## [Stated task 1]
Answer these questions about the flight navigation text, giving each answer on its own line with the matching letter.
(a) What may moving from a space with lower air temperature to one with higher air temperature help with?
(b) Which three examples does the text give of data from "other sources"?
(c) Why may a flight plan based on shorter range forecasts be considered more reliable?
## [Stated task 2]
Copy word for word the part of the flight navigation text from "The wind data" to "also be used.".

A variety of factors may be used in a navigation algorithm. Air temperature, air pressure, relative humidity, barometric pressure, temporal wind patterns, time of year (e.g., seasonal impact on environment along a route), cloud cover patterns and predictions, weather forecasts, third-party data used to make weather predictions, and the like may be factored into determining a route for navigation. In an example, moving from a space with lower air temperature to a space with higher air temperature may facilitate increasing lift. Changes in air pressure may similarly be used for optimizing a navigation route that may improve fuel efficiency in that a higher air pressure environment may require lift gas to maintain a flight altitude than may be required in a lower air pressure environment. Other factors to consider in navigation optimization may include terrain, manmade structures, buildings, flight timing, GPS and other geo-spatial location information, other aircraft, aircraft traffic patterns, classification of airspace at varying altitudes, and the like.

The wind data and any other data desirable for use in a navigation optimization algorithm may be sourced from a combination of sensors on the aircraft and/or externally disposed sensors. Local and national weather monitoring and forecasting data sources may be used as well. Computing for such navigation optimization may be performed by processors disposed with the aircraft, external processors, such as land-based processors and the like. Data from other sources, such as weather balloons, satellites, land-based weather monitoring systems, and the like may also be used.

Flight planning may be performed prior to flight, during flight, directly in response to locally sensed conditions proximal to the aircraft and the like. As an example, an initial flight path may be prepared prior to flight based on forecasts. During flight, as forecasts are updated, the initial flight path may be updated or even replaced based on a degree of change of forecast. Longer duration flights may include flight plan changes due to changes in long range forecasting. Confidence of flight path plans may be based on how far ahead the information is forecasted. Since shorter range forecasts generally have high confidence, a flight plan based on these forecasts may be considered more reliable, such as for determining a cost effective path. The use of local weather conditions, either through sensing directly by sensors on or proximal to the aircraft, or through external weather monitoring sources, may result in dynamic flight plan changes. As an example, if local conditions indicate that cloud cover is lifting in the general area of the aircraft, flight and operational control of the aircraft may be adjusted to take advantage of the greater portion of sunlight impacting the aircraft.

## [Dataset excerpt]
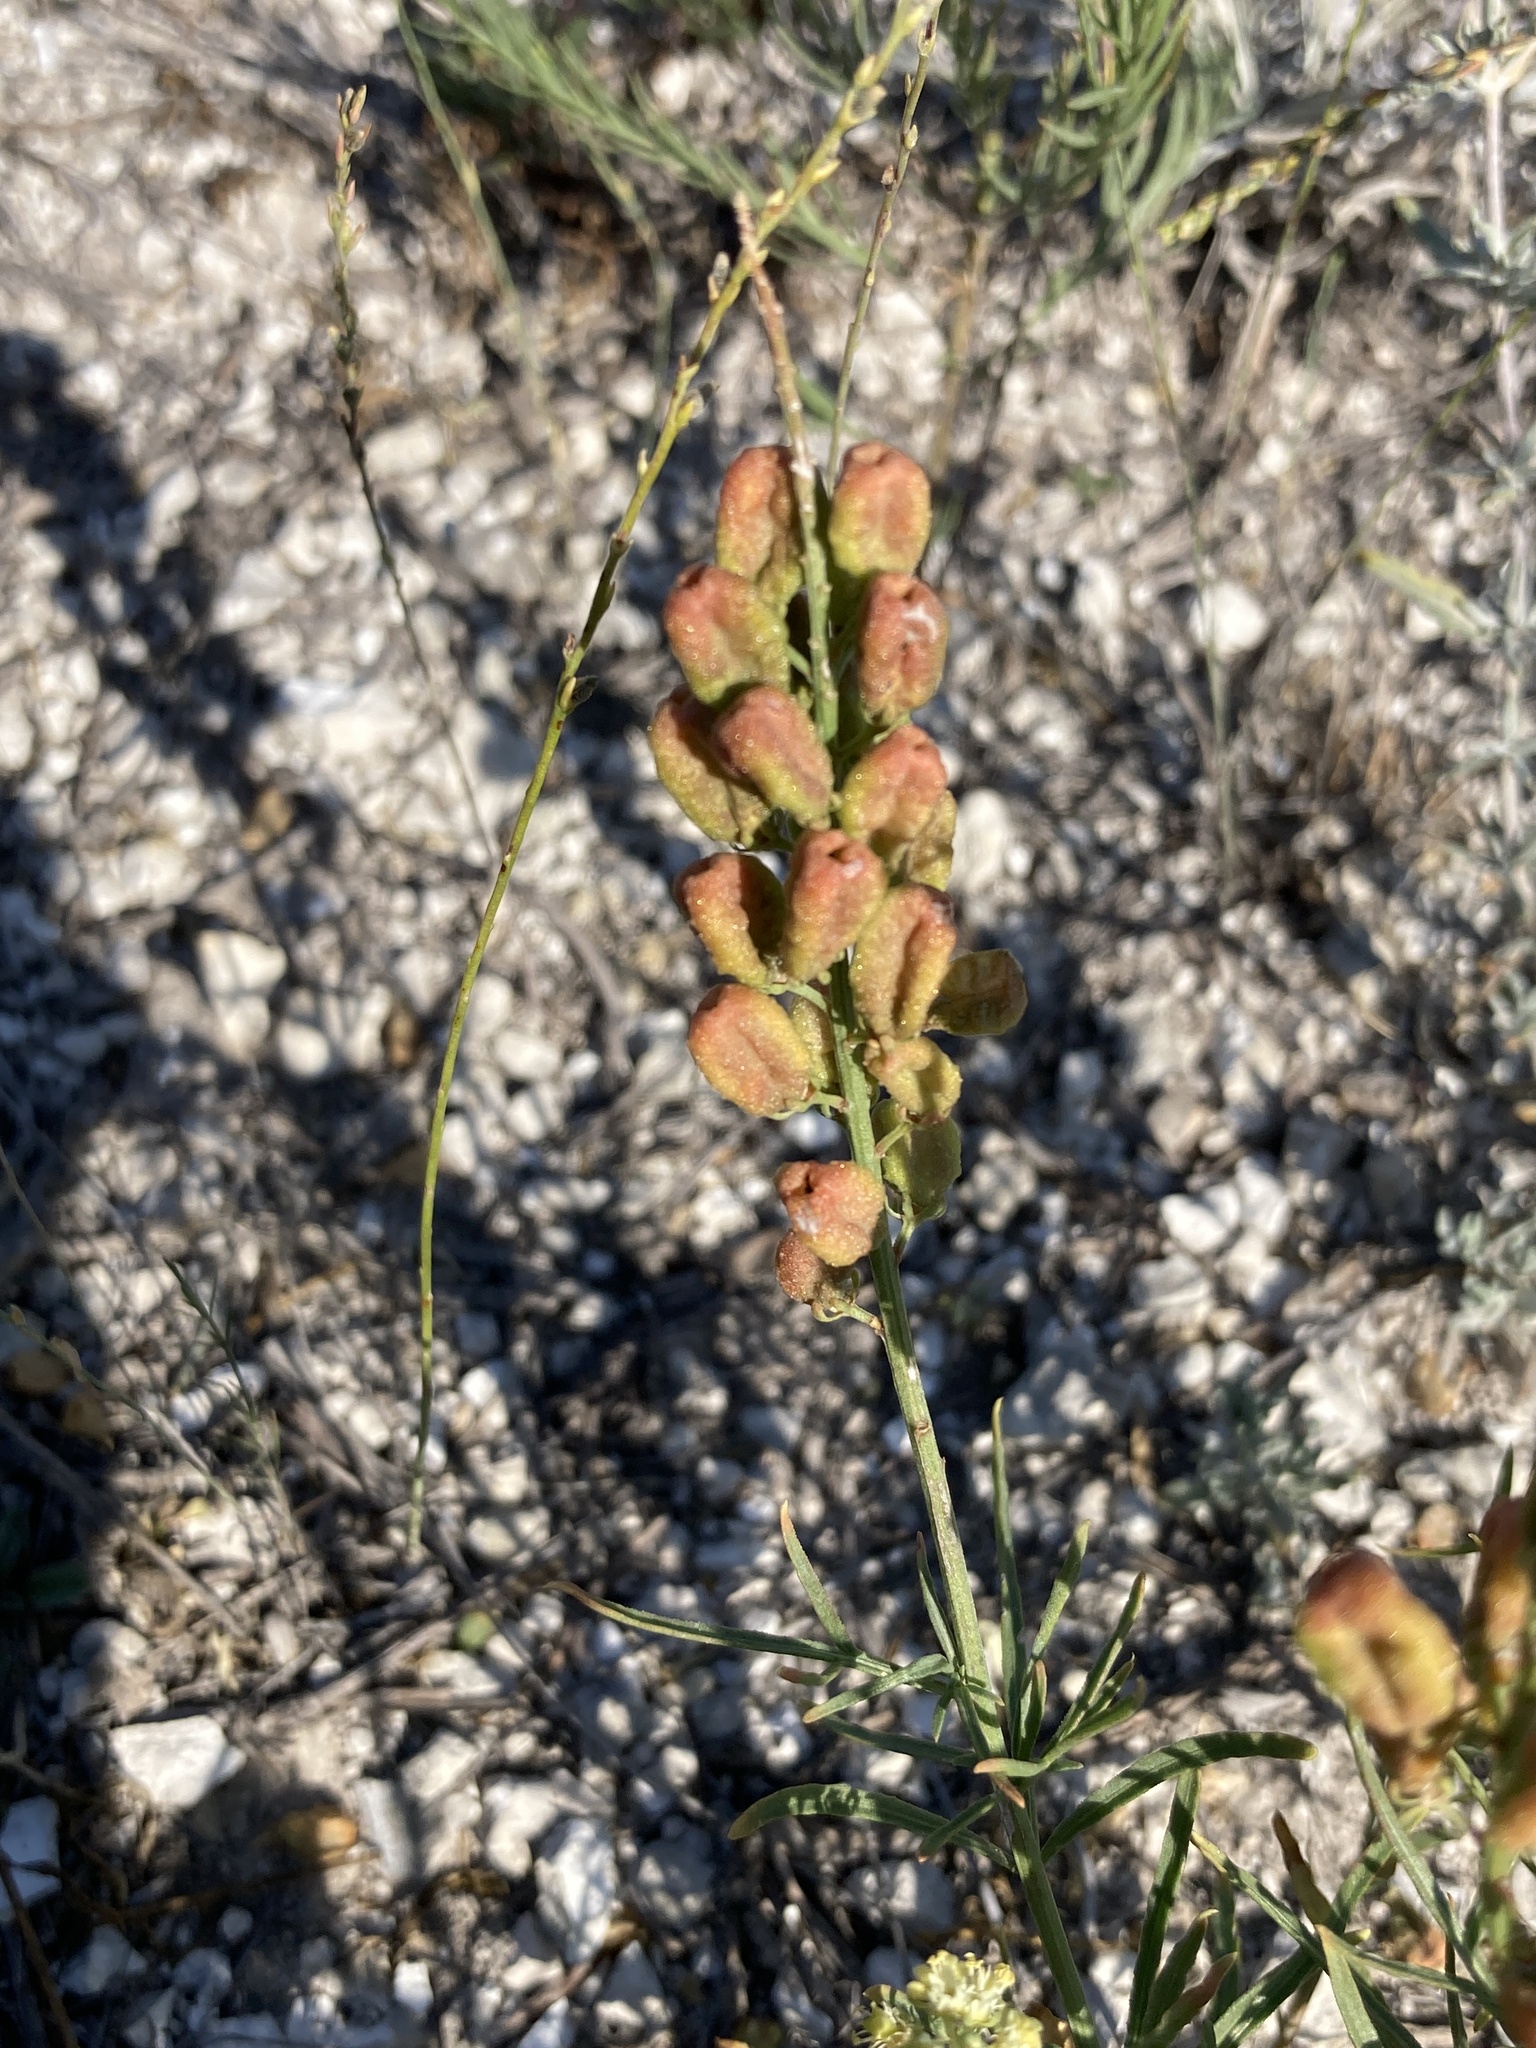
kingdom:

## [Written response 1]
(a) It may facilitate increasing lift.
(b) Weather balloons, satellites and land-based weather monitoring systems.
(c) Shorter range forecasts generally have high confidence.

## [Written response 2]
The wind data and any other data desirable for use in a navigation optimization algorithm may be sourced from a combination of sensors on the aircraft and/or externally disposed sensors. Local and national weather monitoring and forecasting data sources may be used as well. Computing for such navigation optimization may be performed by processors disposed with the aircraft, external processors, such as land-based processors and the like. Data from other sources, such as weather balloons, satellites, land-based weather monitoring systems, and the like may also be used.